**SUPPLIED TEXT**
===============

In two spatial dimensions, stable ripple readily emerges from both the uniform state and the wave state. Unlike wave solutions, ripple solutions lack hysteresis and exhibit smooth changes in spatial frequency in response to dynamic changes in lateral inhibition. Ripple patterns therefore have the potential to encode continuous changes in neural state variables that wave patterns cannot. Further research is required to investigate the properties of ripple solutions in two dimensions.

Throughout this paper, we used the simplest possible interaction function for the oscillators, namely \(\sin (\theta ),\) following Kuramoto (1984). In general, the interaction function can be any periodic function. The existence of waves and synchrony still holds, but the stability calculation is more difficult. The loss of stability for the synchronous solution will still be via zero eigenvalue, but the addition of even terms into the interaction function makes the calculations much more tedious with little qualitative difference. Thus, while we have the simplest possible interaction function, results will not qualitatively change. In general, equations of the form (1) arise from more general oscillatory neural networks when the interactions between neurons are small (“weak coupling” ansatz), so we expect to see the same types of dynamics in much more general systems of spatially coupled neural oscillators.

5 Methods

For computational efficiency, Eq. (1) was reformulated as

$$\begin{aligned} \dfrac{\partial \theta _x}{\partial t}&= \omega + \cos (\theta _x) \int _0^L G(|x-x'|) \, \sin (\theta _{x'}) \, \hbox {d}x' \nonumber \\&\quad -\,\sin (\theta _x) \int _0^L G(|x-x'|) \, \cos (\theta _{x'}) \, \hbox {d}x' \end{aligned}$$
(21)

===============

**INSTRUCTION A**
Please write out the part of the oscillator text that begins with the words "In two spatial" and ends after the words "in two dimensions.".

===============

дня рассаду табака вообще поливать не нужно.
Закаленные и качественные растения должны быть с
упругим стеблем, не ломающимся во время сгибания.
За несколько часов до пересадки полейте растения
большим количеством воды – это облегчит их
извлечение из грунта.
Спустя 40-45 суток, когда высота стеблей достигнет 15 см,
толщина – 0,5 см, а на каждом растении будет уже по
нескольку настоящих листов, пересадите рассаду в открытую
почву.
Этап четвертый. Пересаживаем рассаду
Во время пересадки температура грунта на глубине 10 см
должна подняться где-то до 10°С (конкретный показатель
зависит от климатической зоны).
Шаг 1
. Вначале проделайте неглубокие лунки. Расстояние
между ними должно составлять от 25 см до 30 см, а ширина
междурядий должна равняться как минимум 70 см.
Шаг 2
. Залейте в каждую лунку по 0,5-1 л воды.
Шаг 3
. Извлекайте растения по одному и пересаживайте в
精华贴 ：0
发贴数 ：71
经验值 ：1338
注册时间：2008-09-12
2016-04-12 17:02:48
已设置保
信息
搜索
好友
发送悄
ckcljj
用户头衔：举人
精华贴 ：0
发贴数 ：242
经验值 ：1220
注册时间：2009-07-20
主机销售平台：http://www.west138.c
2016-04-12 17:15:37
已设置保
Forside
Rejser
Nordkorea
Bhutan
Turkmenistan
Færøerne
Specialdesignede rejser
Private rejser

===============

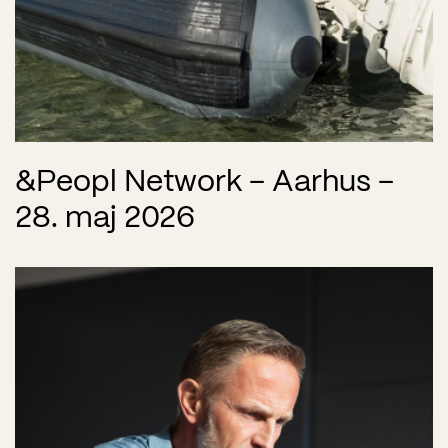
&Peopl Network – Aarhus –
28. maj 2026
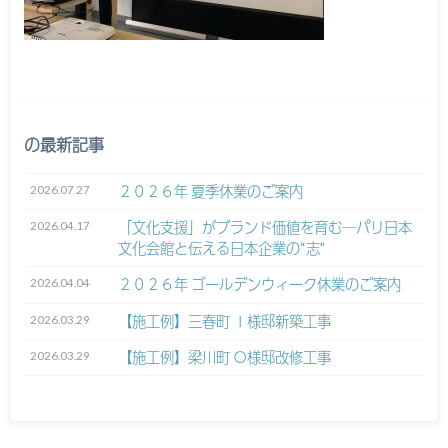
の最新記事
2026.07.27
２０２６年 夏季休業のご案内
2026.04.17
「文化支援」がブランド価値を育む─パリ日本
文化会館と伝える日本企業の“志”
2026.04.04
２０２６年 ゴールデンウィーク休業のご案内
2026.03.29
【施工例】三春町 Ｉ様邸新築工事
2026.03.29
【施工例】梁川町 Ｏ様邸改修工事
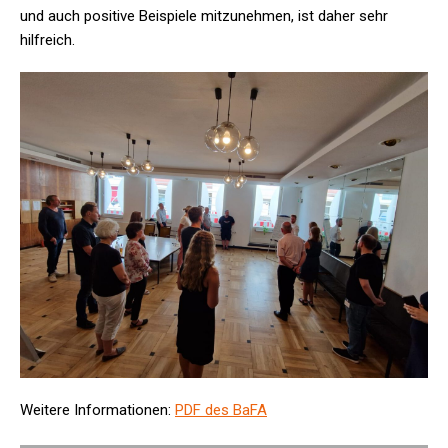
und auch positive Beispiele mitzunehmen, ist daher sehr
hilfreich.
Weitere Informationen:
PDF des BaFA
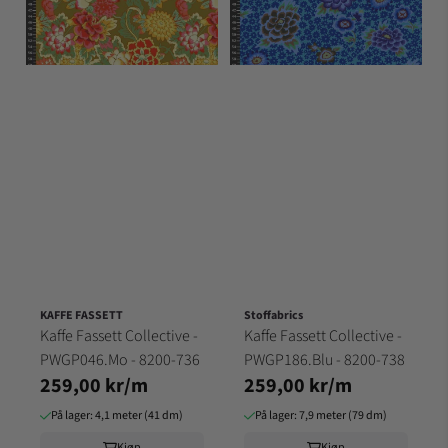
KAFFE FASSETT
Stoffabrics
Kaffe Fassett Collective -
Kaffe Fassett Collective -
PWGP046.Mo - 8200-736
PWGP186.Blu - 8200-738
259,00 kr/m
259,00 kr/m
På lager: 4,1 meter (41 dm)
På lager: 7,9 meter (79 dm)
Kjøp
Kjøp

===============

**INSTRUCTION B**
Give only the number of lines in the records that contain the string "должна", matching case.

**WRITTEN ANSWER A**
In two spatial dimensions, stable ripple readily emerges from both the uniform state and the wave state. Unlike wave solutions, ripple solutions lack hysteresis and exhibit smooth changes in spatial frequency in response to dynamic changes in lateral inhibition. Ripple patterns therefore have the potential to encode continuous changes in neural state variables that wave patterns cannot. Further research is required to investigate the properties of ripple solutions in two dimensions.

**WRITTEN ANSWER B**
2